— Exercise goal —
Please copy each line from the entries that contains the string "pixels".

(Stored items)
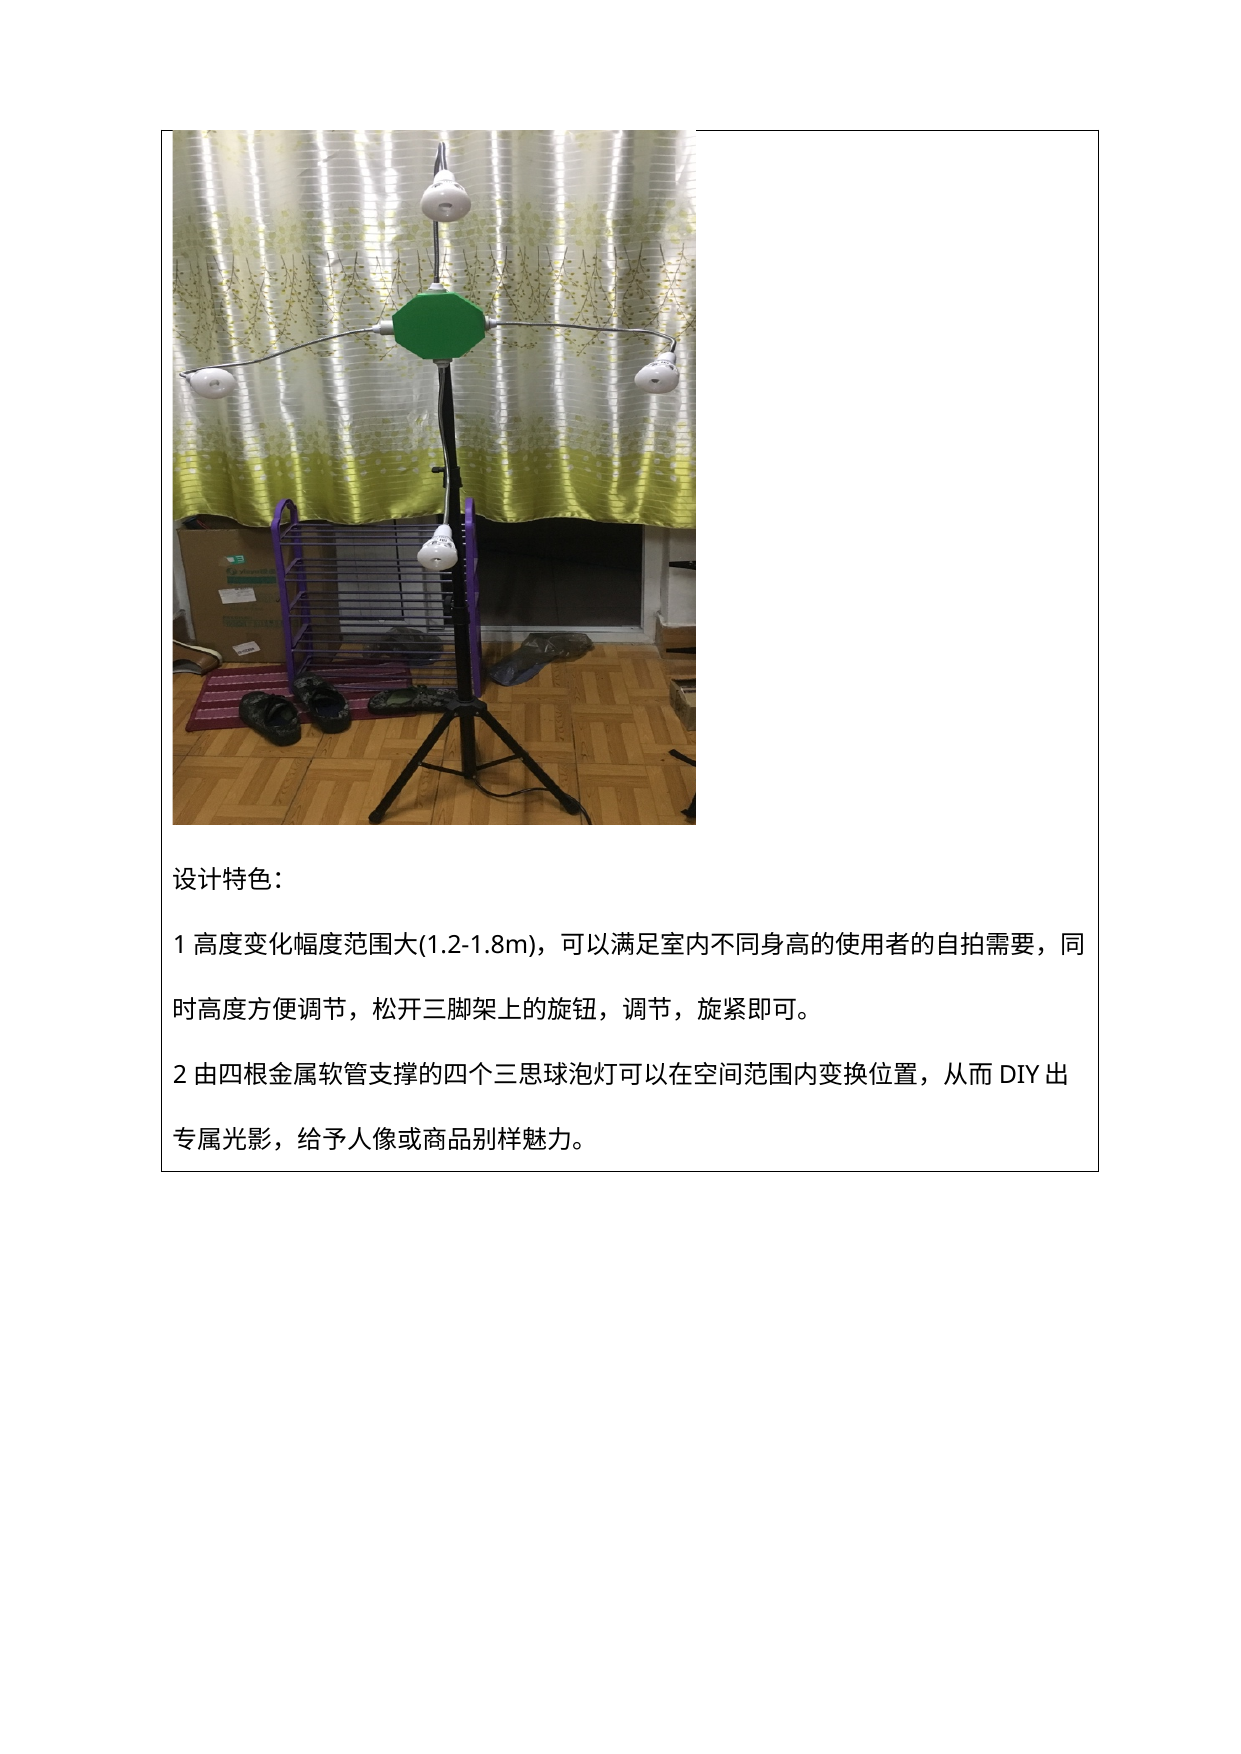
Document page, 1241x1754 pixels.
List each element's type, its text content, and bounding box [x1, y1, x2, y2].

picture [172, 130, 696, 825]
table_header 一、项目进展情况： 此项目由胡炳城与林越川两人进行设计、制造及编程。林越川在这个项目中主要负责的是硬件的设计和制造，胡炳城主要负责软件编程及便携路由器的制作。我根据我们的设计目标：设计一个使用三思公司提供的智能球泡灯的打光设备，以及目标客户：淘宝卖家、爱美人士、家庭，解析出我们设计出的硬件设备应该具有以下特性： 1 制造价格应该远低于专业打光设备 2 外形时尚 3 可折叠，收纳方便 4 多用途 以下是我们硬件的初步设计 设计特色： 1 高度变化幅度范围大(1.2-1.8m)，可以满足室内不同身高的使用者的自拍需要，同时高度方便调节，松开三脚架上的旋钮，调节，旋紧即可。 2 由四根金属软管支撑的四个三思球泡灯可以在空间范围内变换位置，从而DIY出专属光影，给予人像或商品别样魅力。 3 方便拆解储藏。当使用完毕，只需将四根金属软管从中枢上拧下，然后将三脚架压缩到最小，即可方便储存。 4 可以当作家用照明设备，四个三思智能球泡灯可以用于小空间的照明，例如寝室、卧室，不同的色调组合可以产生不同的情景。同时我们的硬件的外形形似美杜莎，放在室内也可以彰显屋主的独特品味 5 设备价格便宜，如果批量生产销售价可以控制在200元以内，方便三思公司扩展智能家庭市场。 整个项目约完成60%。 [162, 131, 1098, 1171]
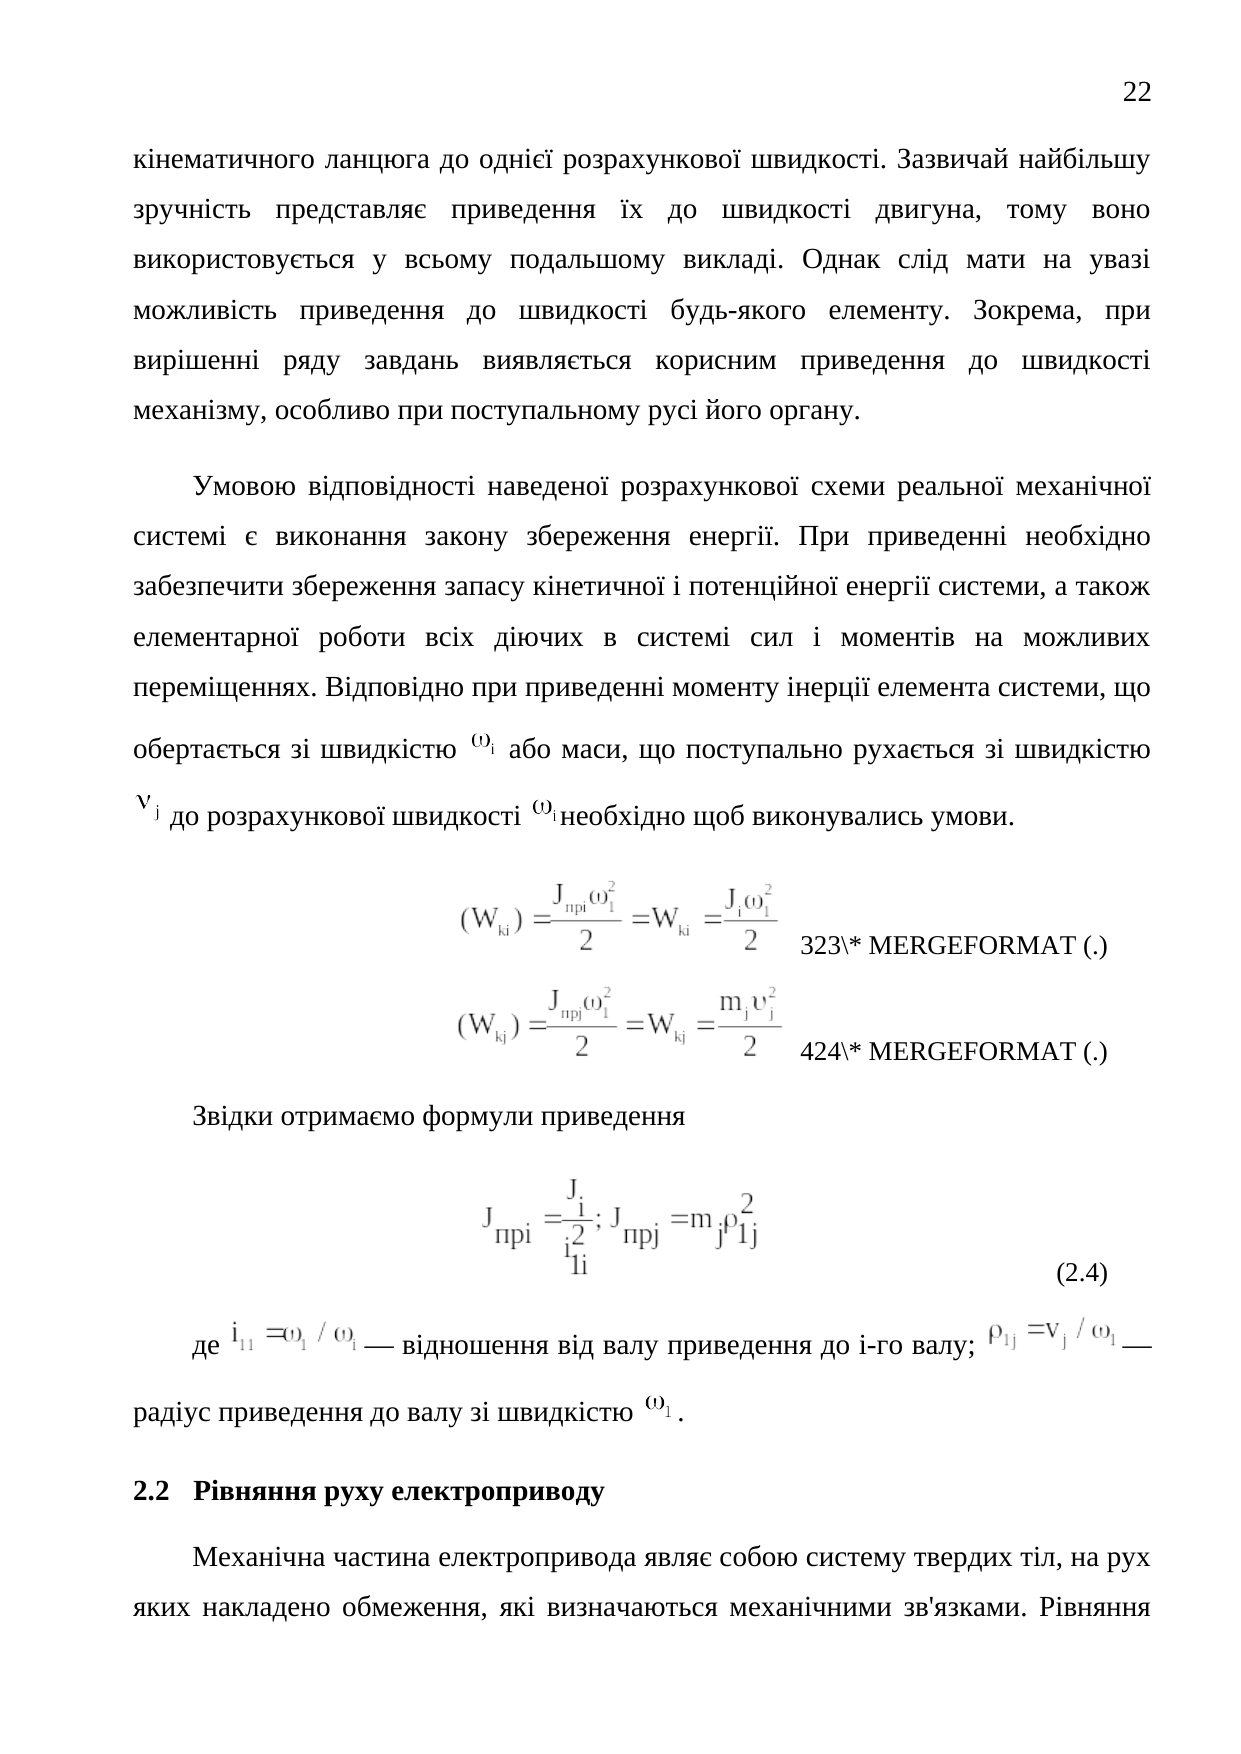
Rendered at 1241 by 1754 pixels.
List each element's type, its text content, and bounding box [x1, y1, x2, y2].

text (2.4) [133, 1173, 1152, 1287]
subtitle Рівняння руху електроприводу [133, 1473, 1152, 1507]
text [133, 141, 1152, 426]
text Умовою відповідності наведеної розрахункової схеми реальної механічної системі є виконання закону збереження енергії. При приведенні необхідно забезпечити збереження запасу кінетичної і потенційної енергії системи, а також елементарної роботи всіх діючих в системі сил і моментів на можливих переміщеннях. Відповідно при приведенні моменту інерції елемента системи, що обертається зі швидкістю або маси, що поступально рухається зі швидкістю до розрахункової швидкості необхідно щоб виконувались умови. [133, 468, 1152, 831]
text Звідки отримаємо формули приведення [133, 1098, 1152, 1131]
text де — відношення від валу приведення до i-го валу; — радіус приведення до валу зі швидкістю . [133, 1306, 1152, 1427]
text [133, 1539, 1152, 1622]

— Response —
Document page, 1241x1754 pixels.
Rendered at 1241 by 1754 pixels.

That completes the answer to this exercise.